But we were talking about Victoria and Albert. She kind of turned into an asshole after he died, too, all weird about sex. People died in childbirth because the doctors and nursemaids were too freaked out to actually watch what they were doing. I wouldn't really like just anybody looking at my junk, but the rules change if we're doing something important with my junk, you know? The legs of furniture had to be covered up, lest they destroy minds with their salacious legginess. It's a period I love, because I have always been terrified by furniture and its sexiness, but it's undoubtedly weird. It's been written that the obsession with the supernatural, the world of Prince Albert, is the symptom of an empire in decline; the Victorian age was the last time the UK excelled in zombie stories. Until now, as we've discussed. Nevertheless, their love has never passed away. "She keeps the gift of years before --a wither'd violet is her bliss. She knows not what his greatness is: for that, for all, she loves him more. Her faith is fixt and cannot move, she darkly feels him great and wise, she dwells on him with faithful eyes, says: 'I cannot understand: I love.' And in due time the woodbine blows; the violet comes, but..."
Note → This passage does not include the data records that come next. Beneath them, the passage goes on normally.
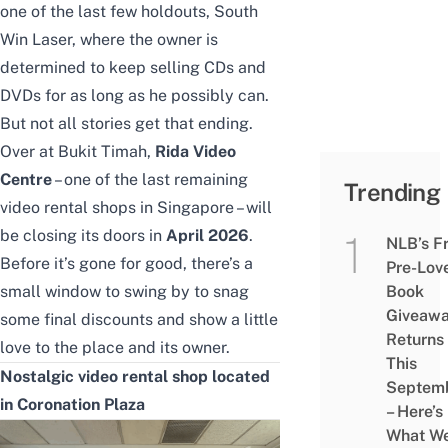
one of the last few holdouts,
South
Win Laser
, where the owner is
determined to keep selling CDs and
DVDs for as long as he possibly can.
But not all stories get that ending.
Over at Bukit Timah,
Rida Video
Centre
– one of the last remaining
Trending
video rental shops in Singapore – will
be closing its doors in
April 2026
.
NLB’s F
Before it’s gone for good, there’s a
Pre-Lov
small window to swing by to snag
Book
Giveaw
some final discounts and show a little
Returns
love to the place and its owner.
This
Nostalgic video rental shop located
Septem
in Coronation Plaza
– Here’s
What W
Sorry. We were talking about Victoria and Albert. It's 1879, the Widow of Windsor is sixty years of age, and she's heading across the Scottish Highlands in a horse and carriage. This is the story of how she died.
At a country estate -- Victorian stories are always about city visits, or country visits, and the difference between them is marked. Although not quite as broadly as the difference between this country visit and the usual. A procession of monks enters solemnly. Their leader approaches the estate's steward, and earns a bit of a dressing-down as a result: "You're not welcome here, and especially not today. I've got no time to start old arguments." The leader, Father Angelo, tells the Steward that he's not asking for much: just the entire house. Which he will be taking. The Steward sarcastically offers his wife, into the bargain, but Angelo's like, "Look, Casterbridge, I am a fucking ninja." Steward thinks he's speaking metaphorically -- "By what power? The Hand of God?" -- and Fr. Angelo assures him no: "The Fist of Man." Which is another way of stating the point of the episode, and the season, but first: a bunch of weirdness.